How to check variables for uniqueness ?

Lew · Jan 18, 2007

John said:
Returning to the original context of this discussion, I repeat my
assertion that it also /should/ be simple to use strings as map keys,
and to do so case-insensitively if you so desire. AFAICT, in fact, using
toUpperCase might be the way to do it, avoiding equalsIgnoreCase and
toLowerCase. The weird German word with the untypable character becomes
"BEISSEN" and so presumably does "beissen", so all variations on that
become one key value. I guess x.toUpperCase().equals(y.toUpperCase())
has to be used as the "real" equalsIgnoreCase() then. And to get a
canonical lower case form, x.toUpperCase().toLowerCase(), which will
turn any spelling of that same word into "beissen". That becomes the
"real" toLowerCase() then.

Your observations are correct. It is not generally true that for non-null
String foo

foo.toUpperCase().toLowerCase().equals( foo );

nor that

foo.toUpperCase().length() == foo.length()

nor that

foo.equalsIgnoreCase( foo.toUpperCase() )

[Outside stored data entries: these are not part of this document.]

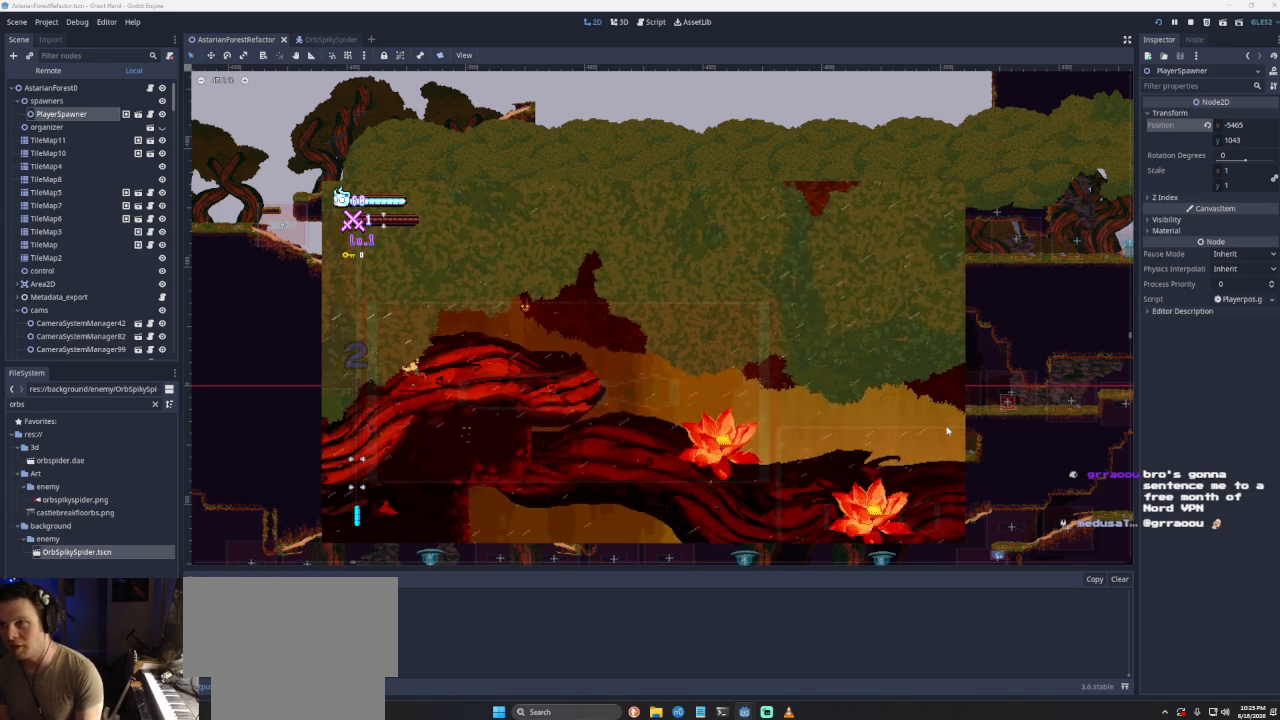
{"buttons": [], "left_stick": "left", "right_stick": "center", "events": []}
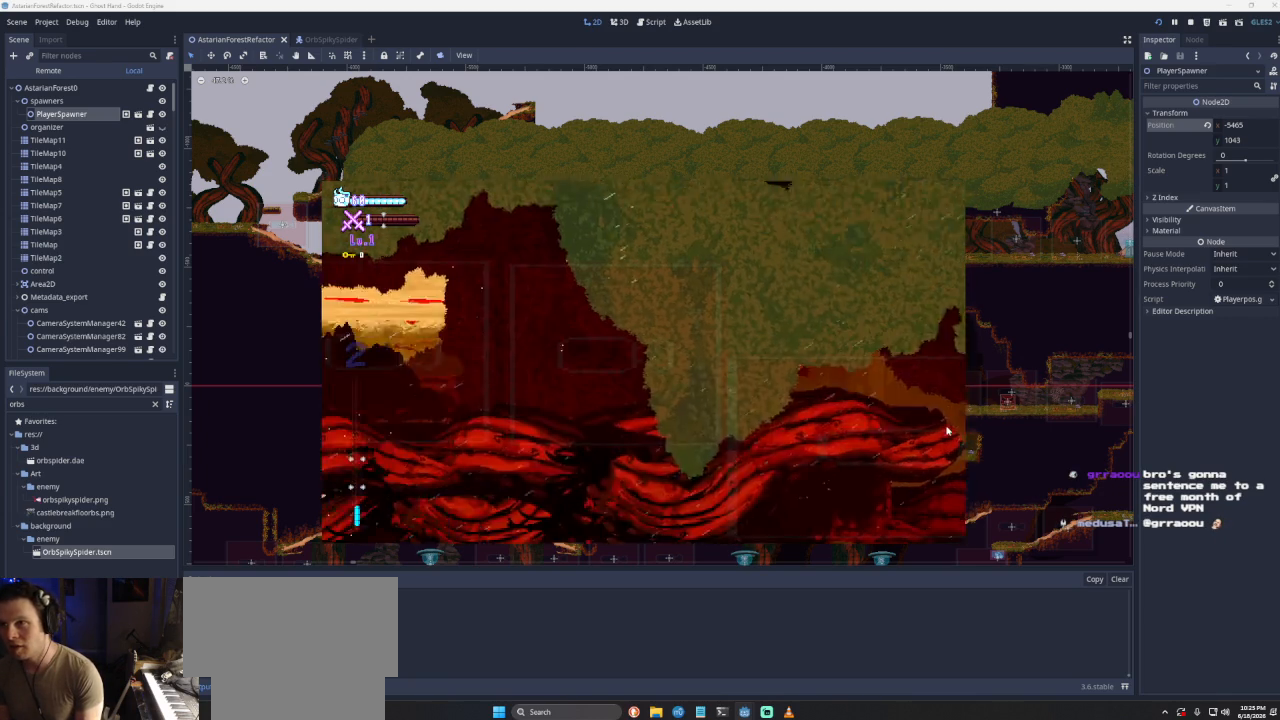
{"buttons": [], "left_stick": "center", "right_stick": "center", "events": [[133, "left_stick", "center"]]}
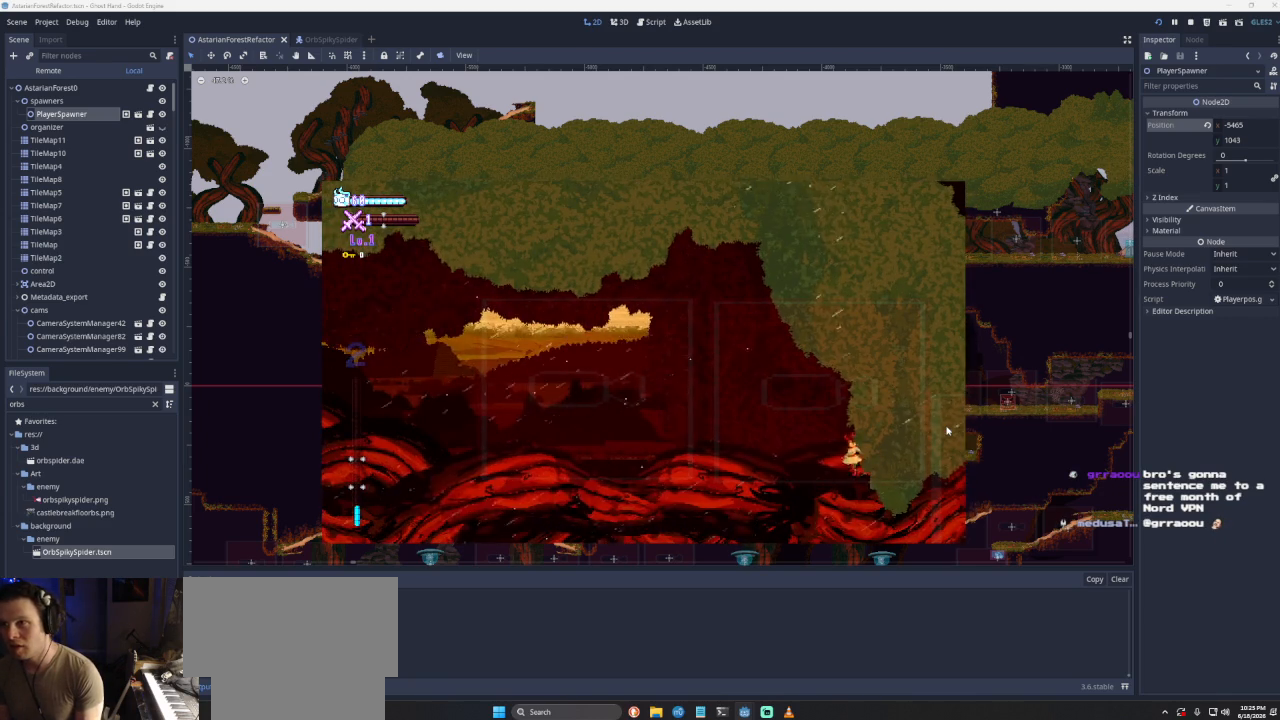
{"buttons": [], "left_stick": "left", "right_stick": "center", "events": [[100, "left_stick", "left"]]}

This is by design. Nowhere does anyone claim that these equalities hold. You
may lament all you wish that they do not.

- Lew

Chris Uppal · Jan 19, 2007

John said:
I checked the history of this thread again and saw that it started with
a post by one Oliver Wong. I then googled this bloke, and found in this
same newsgroup a thread of around 500 articles half of them authored by
him. I get the impression he's an extremely argumentative, arrogant and
condescending man whose primary mission in life is to find postings in
this newsgroup and attack them accusing the author of making mistakes if
he finds anything in them that differs in the slightest from his
personal beliefs.

Look, we all know who you are.

I, personally, was willing to assume that your new nom de plume reflected a
desire on your part to start afresh here, without the baggage of your previous
(occasionally atrocious) behaviour. I have been, despite slight misgivings,
happy to interact with "John Ersatznom" as if he were a brand new member of
this community.

I would /still/ be willing to act on that assumption, even if you want to
provoke acrimonious dispute (though somehow I doubt if you'd find it easy to
persuade Oliver to join in), but this kind of glove-puppetry is just sickening.
The point is not the slur against Oliver (although I respect him, and don't
want to see him slagged off, I respect him enough to think that he can look
after himself in these matters) but the above quoted paragraph is an insult to
every reader's intelligence.

How, or even whether, other people choose to react is their affair, but you
have passed the bounds of /my/ tolerance.

-- chris

John W. Kennedy · Jan 19, 2007

John said:
I don't think this is relevant here. Someone familiar with FP math won't
be surprised by the behavior of the above. But a programmer using
toUpperCase on strings to key a hash table for case-insensitive lookup
is going to be surprised if they do weird things like change length,
compare equal for strings that aren't equalsIgnoreCase(), and the like.
Remember, most programmers a) are English speaking and b) have
backgrounds in various programming languages, often including ones with
ASCII string classes and case-transforming methods that behave in the
"usual" way -- that is, each output letter corresponds to 1 input letter
under a fairly basic transformation rule.

Ineducable.

*PLONK*

Ian Wilson · Jan 19, 2007

John said:
Ian said:

[American newspapers] might use the 6 character a\uFB04uent in article text but the 8
character AFFLUENT in headlines.

Click to expand...

??

Encoding not apparently supported at my end, sorry.

Apparently you are wrong.

The quoted text above is all encoded in ASCII. It wasn't intended to
present an ffi ligature on your screen. It contains an ASCII
representation of the Unicode code-point for an ffi ligature, in a form
(\uXXXX) that should be familiar to readers of Java newsgroups.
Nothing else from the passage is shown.